▸ ОТРЫВОК ИЗ ТЕКСТА:
################

Эта вся язвительность к тому, что проходя через такие сексистские обстоятельства, кровь и жестокость, Язык гнула свою женскую линию, преодолевая имманентное азиатское хан(м)ство и веками терпя глупое пренебрежение: взяли в приличную степную семью, но не признавали своей, третировали как замарашку, потом вдруг стали приучать к пышностям азиатского двора: убирали, украшали и натаскивали, обвешивали тяжёлыми восточными побрякушками и тюркскими оборотами. Потом сняли накидки и научили смелым заморским новинкам и манерам. Приходилось и конфликтовать: распознавать чужих, устанавливать границы и обороняться, а кроме того, вместе со всем племенем нападать и завоёвывать. И, наконец, сегодня от этой закалённой особы требуется конкурировать, искать успеха и демонстрировать доступность. Требуется-то требуется, но что она может с сегодняшним страдальцем-хозяином, который хочет встать с колен, не вставая с печи? А условный лидер, на подиуме демонстрирует обнажённый торс: смотрите все! мужик я, мужик, а не баба!

################

▸ ИЗВЛЕЧЁННЫЕ ЗАПИСИ:

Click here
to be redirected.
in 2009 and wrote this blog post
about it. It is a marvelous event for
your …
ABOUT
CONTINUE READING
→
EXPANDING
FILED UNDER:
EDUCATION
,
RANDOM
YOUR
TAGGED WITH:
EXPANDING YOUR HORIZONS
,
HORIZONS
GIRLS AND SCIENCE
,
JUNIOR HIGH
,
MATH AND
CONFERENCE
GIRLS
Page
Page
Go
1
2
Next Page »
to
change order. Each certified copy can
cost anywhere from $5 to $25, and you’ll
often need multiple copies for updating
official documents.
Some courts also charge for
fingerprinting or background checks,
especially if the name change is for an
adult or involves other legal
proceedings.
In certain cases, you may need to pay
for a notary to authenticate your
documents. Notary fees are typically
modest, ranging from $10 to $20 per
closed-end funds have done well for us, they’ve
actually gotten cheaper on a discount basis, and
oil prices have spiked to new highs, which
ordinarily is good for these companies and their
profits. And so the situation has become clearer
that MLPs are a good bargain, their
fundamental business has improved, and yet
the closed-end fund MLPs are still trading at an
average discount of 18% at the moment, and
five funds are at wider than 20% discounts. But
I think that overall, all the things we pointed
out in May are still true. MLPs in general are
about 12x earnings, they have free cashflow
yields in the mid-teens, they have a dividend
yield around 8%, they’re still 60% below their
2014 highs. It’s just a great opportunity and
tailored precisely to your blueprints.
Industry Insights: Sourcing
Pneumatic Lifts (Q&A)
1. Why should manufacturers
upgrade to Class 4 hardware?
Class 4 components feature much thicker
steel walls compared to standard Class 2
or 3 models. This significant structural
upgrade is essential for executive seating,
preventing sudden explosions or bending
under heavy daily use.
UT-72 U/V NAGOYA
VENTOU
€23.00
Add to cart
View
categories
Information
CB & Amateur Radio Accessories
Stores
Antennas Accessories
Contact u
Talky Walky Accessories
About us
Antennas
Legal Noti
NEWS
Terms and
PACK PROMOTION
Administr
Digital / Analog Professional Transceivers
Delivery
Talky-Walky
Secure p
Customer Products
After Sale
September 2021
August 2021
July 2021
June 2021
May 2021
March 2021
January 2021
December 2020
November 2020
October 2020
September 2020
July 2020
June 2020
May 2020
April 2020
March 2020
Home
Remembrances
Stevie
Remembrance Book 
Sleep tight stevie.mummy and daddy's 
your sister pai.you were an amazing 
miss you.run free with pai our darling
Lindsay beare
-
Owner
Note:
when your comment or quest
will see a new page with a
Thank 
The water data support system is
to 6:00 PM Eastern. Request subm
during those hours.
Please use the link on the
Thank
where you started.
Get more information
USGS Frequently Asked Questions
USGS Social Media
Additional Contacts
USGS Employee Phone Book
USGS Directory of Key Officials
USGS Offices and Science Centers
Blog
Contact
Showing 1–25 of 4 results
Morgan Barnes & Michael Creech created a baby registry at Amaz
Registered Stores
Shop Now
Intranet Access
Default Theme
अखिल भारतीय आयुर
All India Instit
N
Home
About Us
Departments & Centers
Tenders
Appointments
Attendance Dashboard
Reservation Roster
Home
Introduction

################

▸ ИНСТРУКЦИИ К ЗАДАНИЯМ:
(a) Согласуются ли с отрывком о Языке следующие утверждения: (i) Язык взяли в приличную степную семью и признали своей; (ii) Язык учили только восточным манерам; (iii) сегодня от Языка требуется конкурировать и демонстрировать доступность? На каждое ответьте «да» или «нет» и приведите точную цитату из отрывка, которая это решает.
(b) Перепишите без изменений всё, что идёт в записях с самого начала и вплоть до строки с «I think that» включительно.

▸ ОТВЕТЫ К ЗАДАНИЯМ:
(a)
(i) Нет: «взяли в приличную степную семью, но не признавали своей».
(ii) Нет: «Потом сняли накидки и научили смелым заморским новинкам и манерам».
(iii) Да: «сегодня от этой закалённой особы требуется конкурировать, искать успеха и демонстрировать доступность».

(b)
Click here
to be redirected.
in 2009 and wrote this blog post
about it. It is a marvelous event for
your …
ABOUT
CONTINUE READING
→
EXPANDING
FILED UNDER:
EDUCATION
,
RANDOM
YOUR
TAGGED WITH:
EXPANDING YOUR HORIZONS
,
HORIZONS
GIRLS AND SCIENCE
,
JUNIOR HIGH
,
MATH AND
CONFERENCE
GIRLS
Page
Page
Go
1
2
Next Page »
to
change order. Each certified copy can
cost anywhere from $5 to $25, and you’ll
often need multiple copies for updating
official documents.
Some courts also charge for
fingerprinting or background checks,
especially if the name change is for an
adult or involves other legal
proceedings.
In certain cases, you may need to pay
for a notary to authenticate your
documents. Notary fees are typically
modest, ranging from $10 to $20 per
closed-end funds have done well for us, they’ve
actually gotten cheaper on a discount basis, and
oil prices have spiked to new highs, which
ordinarily is good for these companies and their
profits. And so the situation has become clearer
that MLPs are a good bargain, their
fundamental business has improved, and yet
the closed-end fund MLPs are still trading at an
average discount of 18% at the moment, and
five funds are at wider than 20% discounts. But
I think that overall, all the things we pointed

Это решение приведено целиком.